You want to run a server, so you want good power efficiency and stability and overclocking is doing the opposite. 3200MHz is the fastest that isn't overclocked. More important than the speed is the stability and data integretiy of the RAM and that you notice it when the RAM is failing and destroying all your data on the SSDs. Thats why nearly all servers use ECC RAM.
By the way...the 3700X got no iGPU so you want to buy atleast one GPU.
Best would be if you read a little bit about virtualization, PCI passthrough, ECC RAM, raid, bit rot, ZFS, sync and async writes, write amplification, redundancy, snapshots, backup strategies and so on before buying stuff. Building a server is different than builder a gaming PC. You got other workloads and that may require other components.
Lets say for example you want a Win10 VM for browsing or office work. Without a second graphics card that you PCI passthrough to a single VM your Win10 probably isn't able to playback simple stuff like a youtube videos. As soon as you virtualize a OS you can't use your hosts hardware anymore. Because of that the hosts GPU can't be used, the VM is missing hardware accelerated videa decoding and video playback is done in software by the CPU. Then your CPU is at 100% utilization just for playing back one video and maybe it even isn't fast enough for that so everything is stuttering.
And lets say you want to virtualize three Win10 VM. Know you need 4 graphic cards because you can only passthrough stuff to a single VM so every VM needs its own GPU.
Similar problem with network cards. You can use semi-virtualized NICs so multiple VMs can use the same physical NIC but for that it isn't recommended to use hardware offloading. And if you disable hardware offloading your CPU needs to do many of the stuff the NIC would normally do. So many people buy NICs that allow SR-IOV so you can PCI passthrough virtual functions to different VMs to get way better performance and less CPU usage.
And if you run several VMs you get alot of more IOPS, because more stuff is done in parallel. And maybe you want your data to be safe and therefore you might want to use some copy-on-write filesystems like ZFS with checksumming and raid that can auto repair corrupted data. That together with virtualization and sync writes causes alot of write amplification. For example for every 1GB written inside the VM 30GB are written to the SSD. That way it is easy to kill a consumer SSD within weeks or months depending on the workload. And if the SSD got no powerloss protection it can't cache sync writes and if it can't cache sync writes your SQL DB will be super slow.
There is alot of stuff you might not think of when building your first server...

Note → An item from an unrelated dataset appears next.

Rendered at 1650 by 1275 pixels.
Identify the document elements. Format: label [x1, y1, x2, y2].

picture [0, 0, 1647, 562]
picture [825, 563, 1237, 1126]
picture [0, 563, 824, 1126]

A second hand server might also be a good choice. For 400-500£ you get a complete 12 core 24 thread server with 128GB ECC RAM, three real 16x PCIe + three real 8x PCIe slots, 4x Gbit Ethernet or even 2x 10Gbit Ethernet and alot of enterprise features that a gaming PC is missing. If it is that cheap it is a older one. But if I want to pull a heavy trailer 24/7 I would rather buy a old but strong and reliable truck than a new fast sports car. Right now you are building a fancy looking sports car.